La agonía de ciudadanos

Antonio Papell

Una encuesta publicada el pasado domingo domingo por la prensa catalana aseguraba que Ciudadanos, organización que ganó las elecciones autonómicas catalanas de 2017 (36 escaños, frente a 34 de Junts y a 32 de ERC), quedaría fuera del ayuntamiento de Barcelona en las elecciones municipales próximas del 28 de mayo. El sondeo no pudo tener en cuenta la asamblea de refundación que Ciudadanos celebró la pasada la semana y en que la candidatura de Arrimadas vencía con claridad a la de Edmundo Bal, pero todo indica que este experimento de última hora no será capaz de salvar del naufragio a un grupo político que ha terminado siendo un bluff (un farol, diríamos en el póquer), de modo que ha terminado perdiendo todo el apoyo popular.

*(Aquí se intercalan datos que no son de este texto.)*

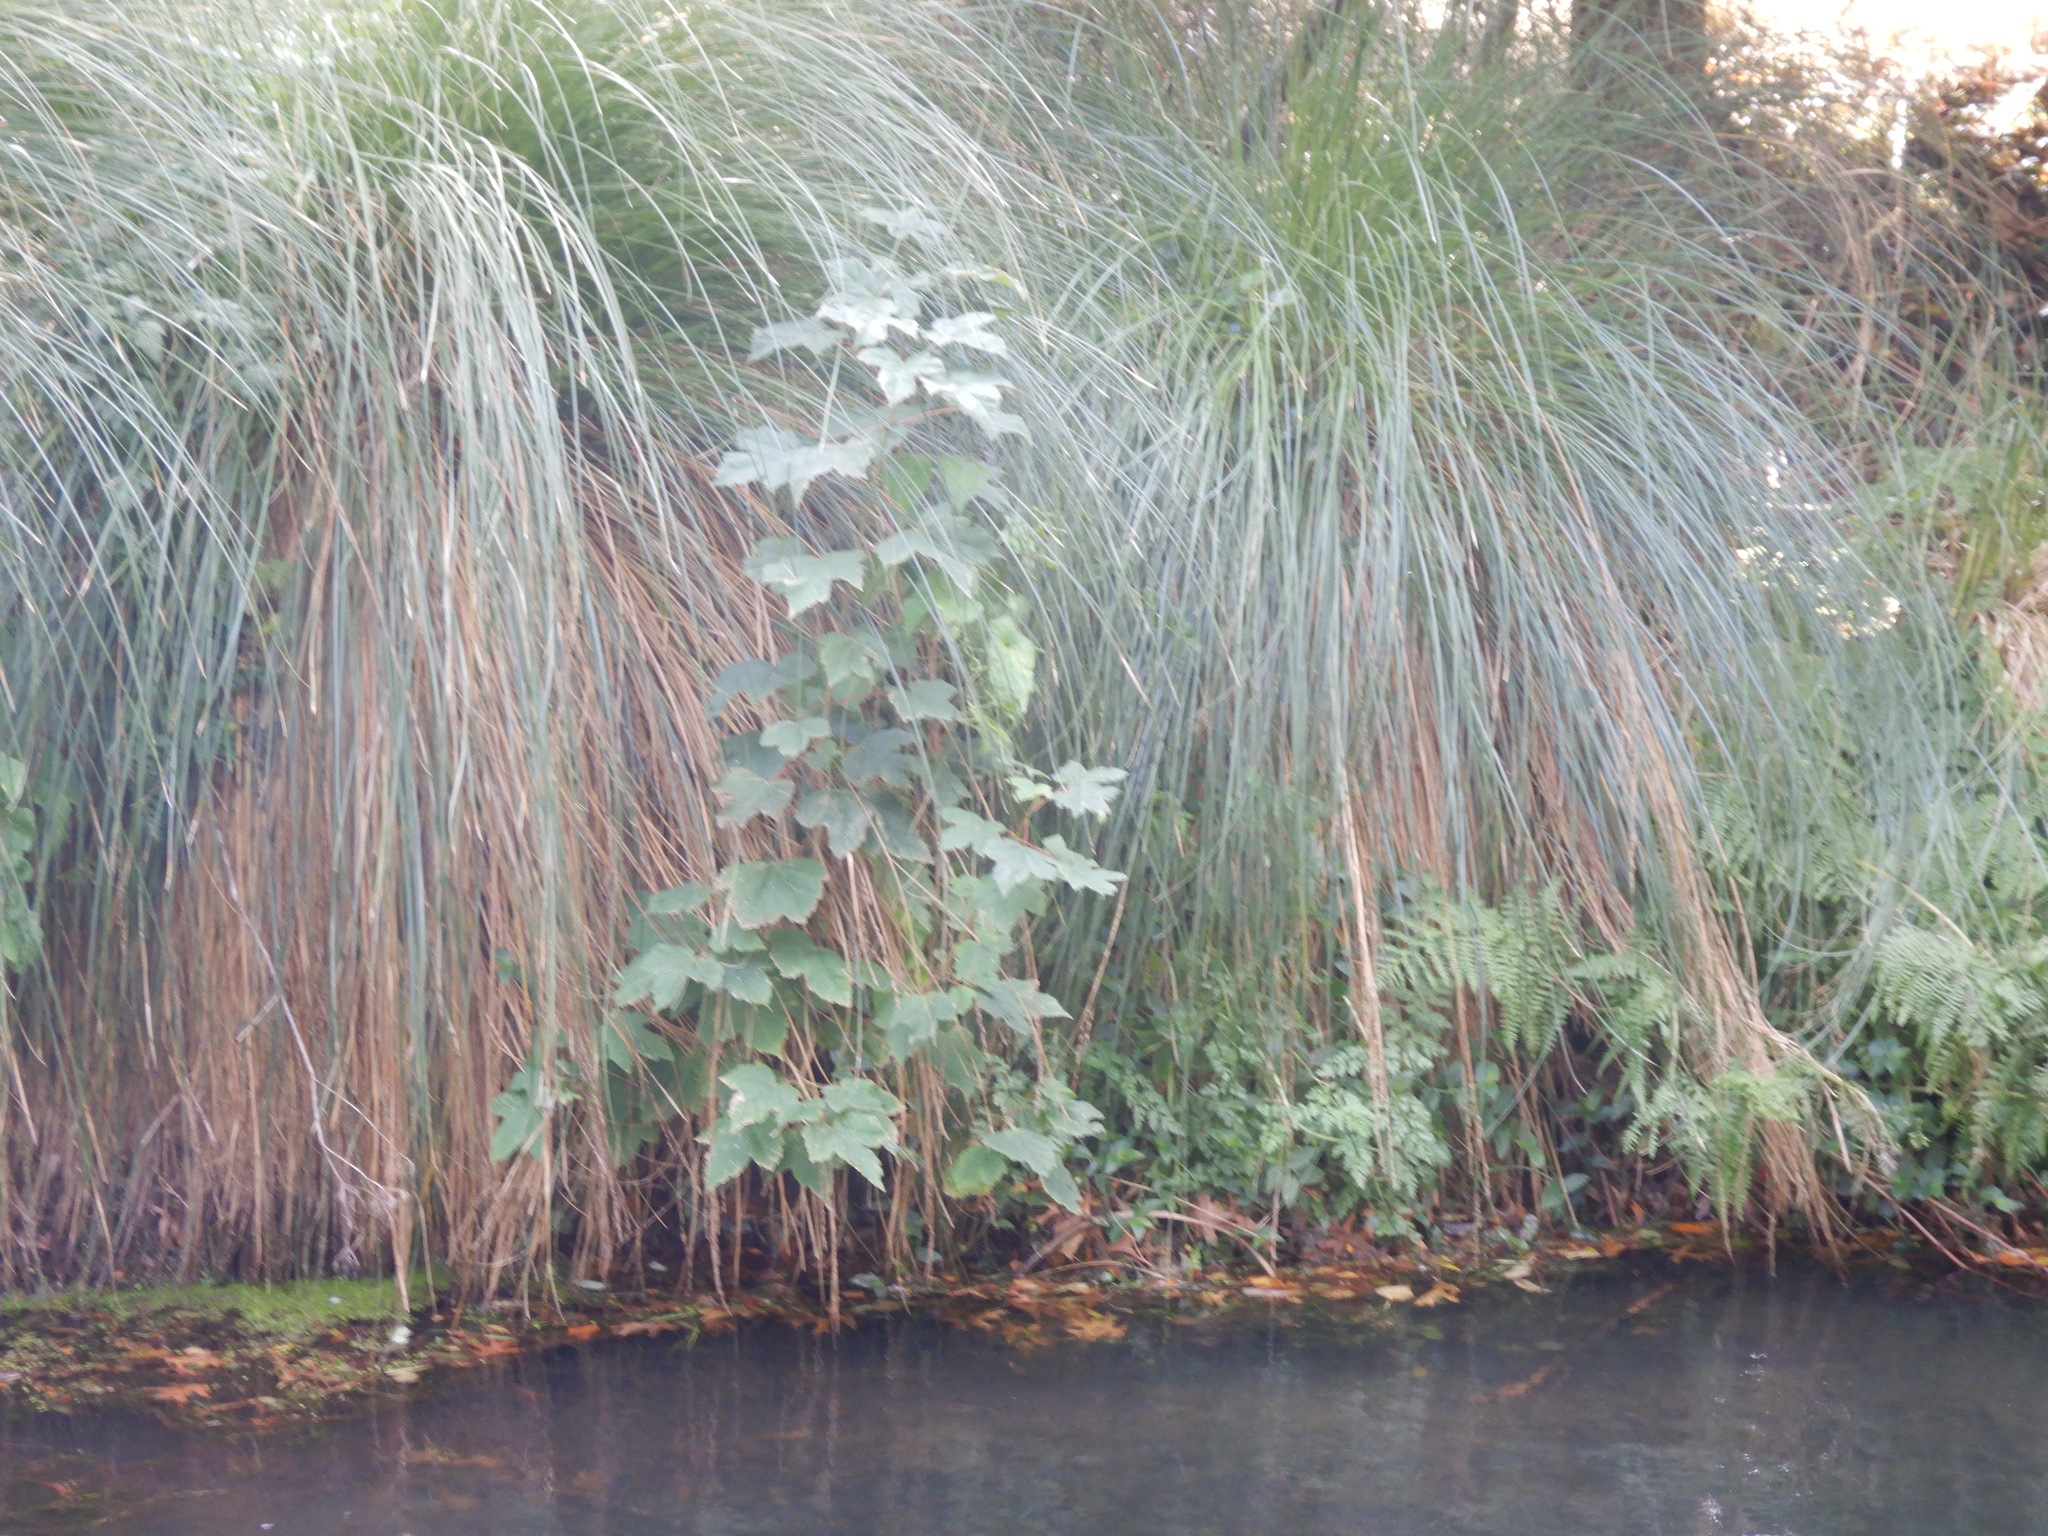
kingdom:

La peripecia de Ciudadanos fue compleja y estuvo en varios sentidos marcada por el azar. Como es conocido, el origen de este partido político estuvo en Cataluña y fue la consecuencia de la formación del tripartito tras las elecciones autonómicas de 2003, encabezado por el socialista Maragall y con el respaldo de ERC y de ICV-EUiA (Iniciativa per Catalunya Verds-Esquerra Unida i Alternativa). Maragall fue acusado de contemporizar en exceso con la inercia nacionalista que había generado Jordi Pujol durante más de veinte años y un sector intelectual de la izquierda moderada creó una plataforma, Ciutadans de Catalunya, que se opuso aquella deriva identitaria a juicio de sus fundadores. Con posterioridad, los intelectuales que habían creado aquel movimiento dieron un paso atrás y el grupo se convirtió en un partido político dirigido inicialmente por un empleado de banca sin experiencia política alguna que se llamaba Albert Rivera. Corría el año 2006.

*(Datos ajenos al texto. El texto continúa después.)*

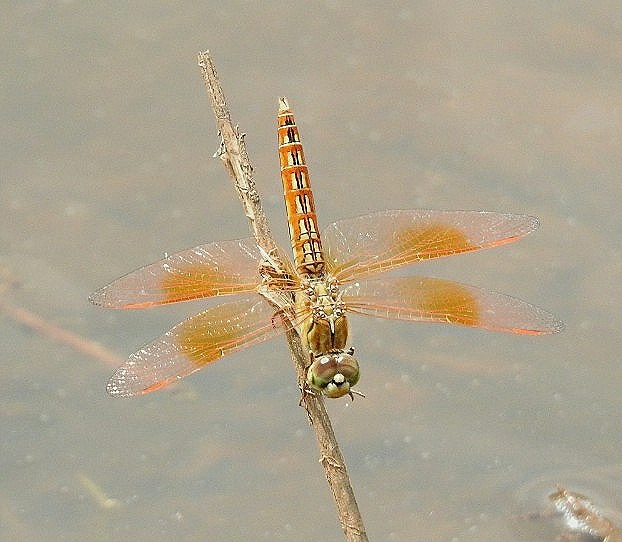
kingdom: Animalia
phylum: Arthropoda
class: Insecta
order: Odonata
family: Libellulidae
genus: Brachythemis
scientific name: Brachythemis contaminata
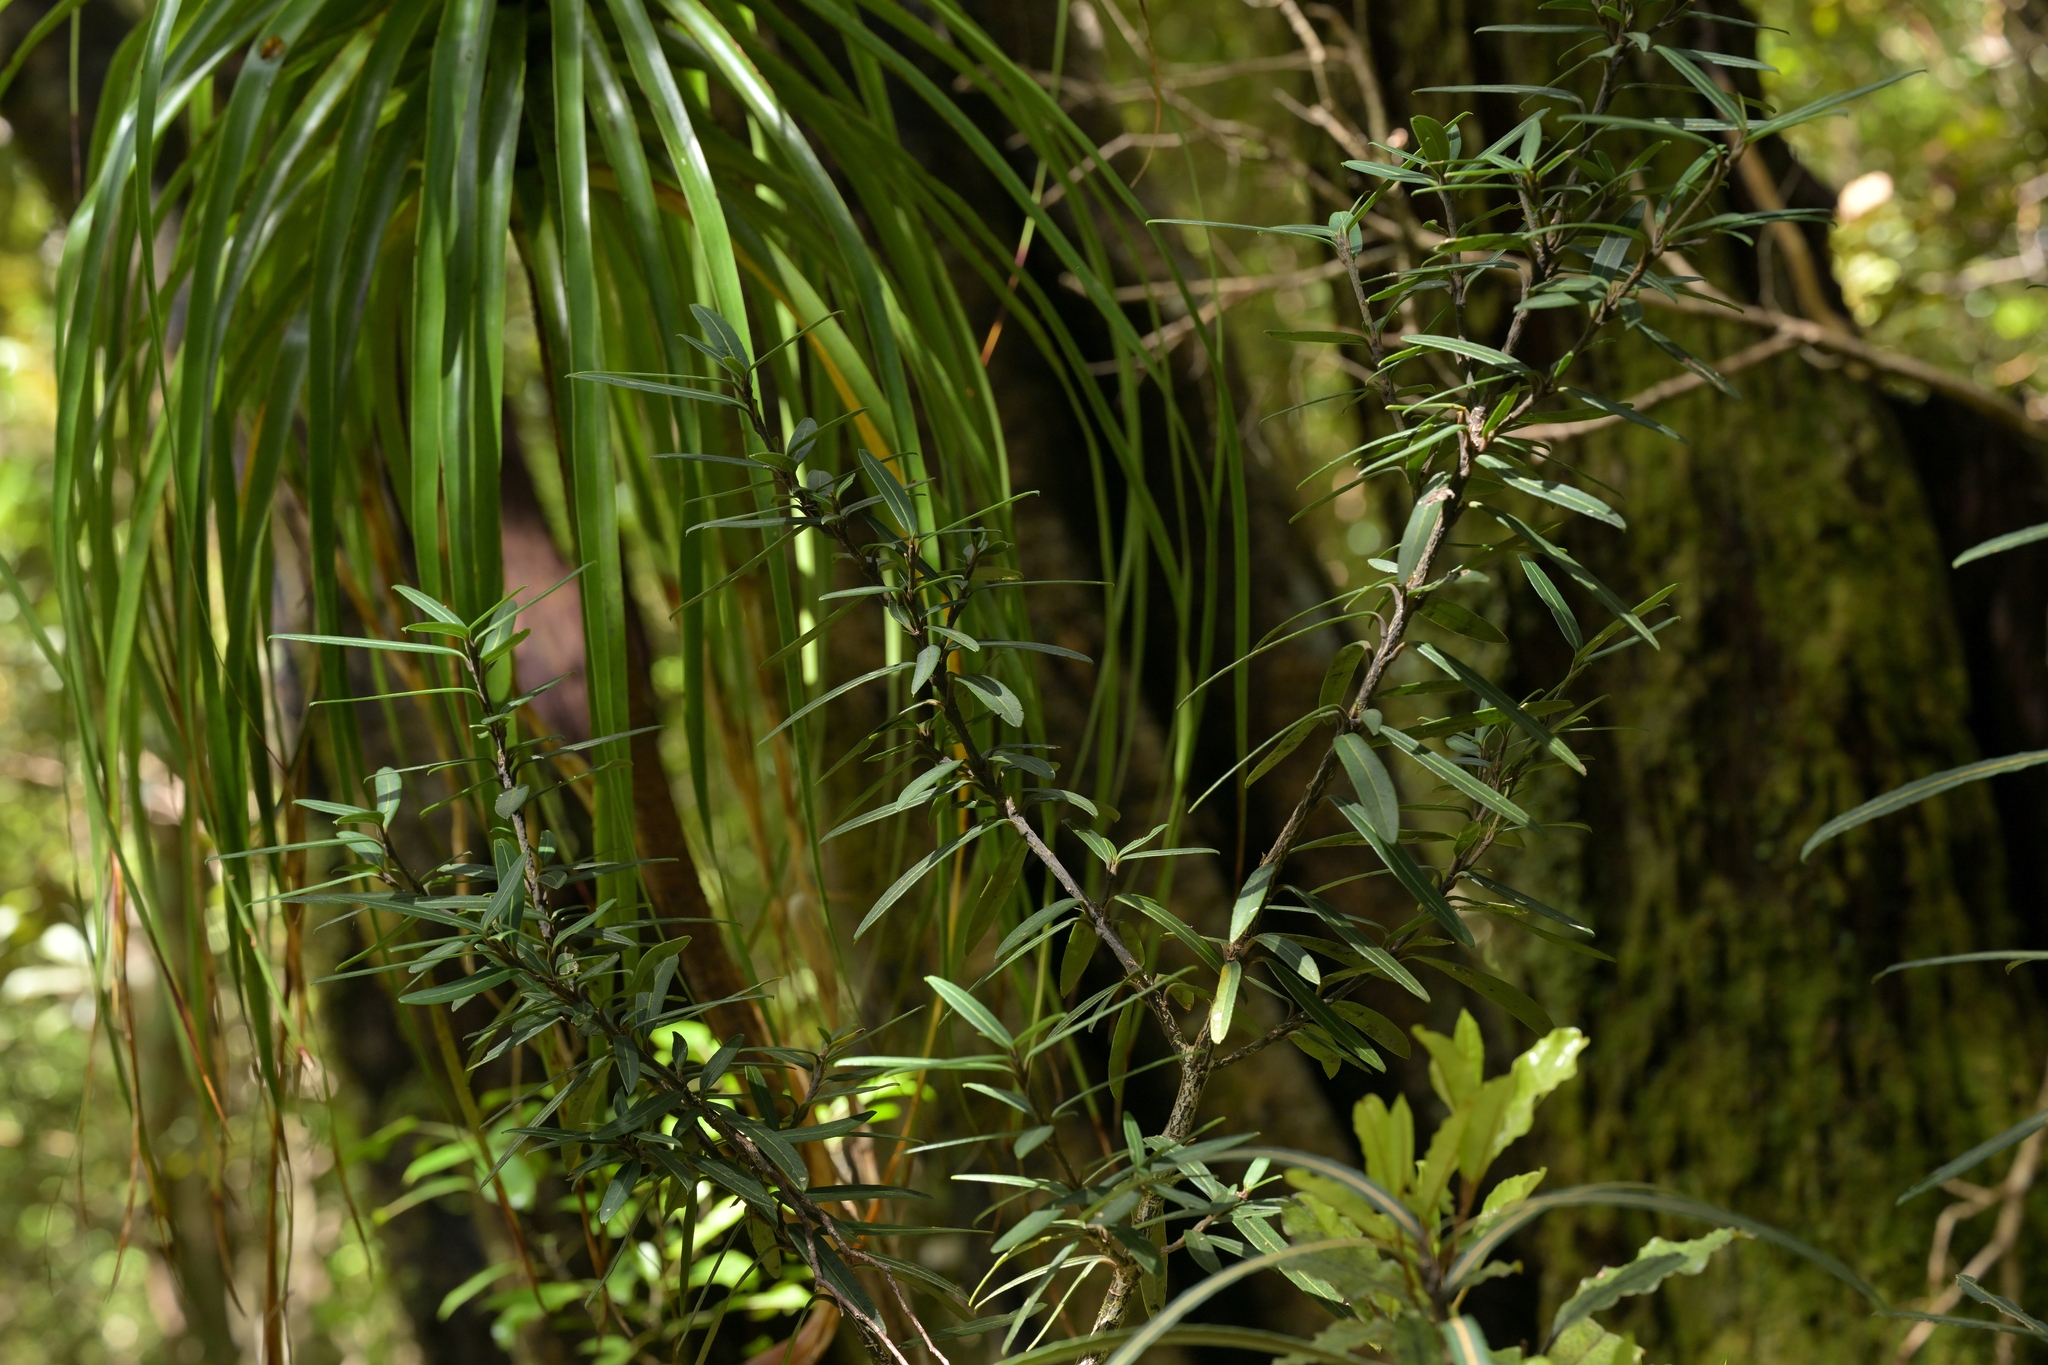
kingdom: Plantae
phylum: Tracheophyta
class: Magnoliopsida
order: Apiales
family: Araliaceae
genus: Pseudopanax
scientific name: Pseudopanax linearis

Ciudadanos arraigó en Cataluña al frente del sector no nacionalista, muy desguarnecido por un Partido Popular que nunca consiguió verdadero predicamento en la región; la progresión fue tal que C’s se convirtió en el partido mayoritario en la cámara catalana en 2017. Además, Ciudadanos se benefició claramente de la fractura del bipartidismo imperfecto que fue consecuencia de la guerra de crisis económica y financiera 2008-2014, que desacreditó a los grandes partidos y lanzó un pluripartidismo en el que la formación de Rivera ocupaba el lugar central. Ciudadanos salió de su feudo catalán y se extendió por todo el Estado, y en las elecciones generales de 2015 obtuvo 40 escaños y el centro del espectro. Fue la cuarta fuerza tras el PP, el PSOE y Podemos; esta formación, capitaneada por Pablo Iglesias, logró entonces 69 diputados. Ciudadanos se definía por aquel entonces como «socialdemócrata y liberal» y en febrero de 2016 Rivera y Sánchez firmaron un pacto por un «Gobierno reformista y de progreso»; el intento no prosperó porque Pablo Iglesias no quiso respaldarlo con su abstención, de forma que Rajoy, quien se había negado a presentar su candidatura a la investidura, siguió en la Moncloa.

En aquella coyuntura, Rivera tuvo en sus manos la gestación de un Gobierno centrista, liberal, basado en el clásico modelo del FDP alemán, capaz de actuar como bisagra y estabilizador. Pero le pudo la ambición y, a la vista de la posición precaria del Partido Popular, falto de ideas y de liderazgo, decidió que su apuesta ya no sería más la de centrismo sino que se empeñaría en conseguir el liderazgo de la derecha y el poder. Ante el estupor general, Rivera, que había obtenido 57 diputados en las elecciones de abril de 2019, ya se negó esta vez a pactar con el PSOE (123 escaños) un Gobierno de coalición, que sí era perfectamente posible en este caso, y forzó unas nuevas elecciones. El electorado no le perdonó la broma y Cs descendió de 57 ciudadanos a 10. Rivera interpretó esta vez bien el mensaje y dejó la política. Es obvio que no podrá volver.

Sus epígonos, políticos de segunda fila, han tratado de mantener encendida la llama de Ciudadanos, más como medio de vida que como proyecto político, y han ido de fracaso en fracaso hasta hoy. El espectáculo de los dos últimos supervivientes pugnando por los jirones de un cadáver ha terminado de dar la puntilla a un proyecto irrecuperable.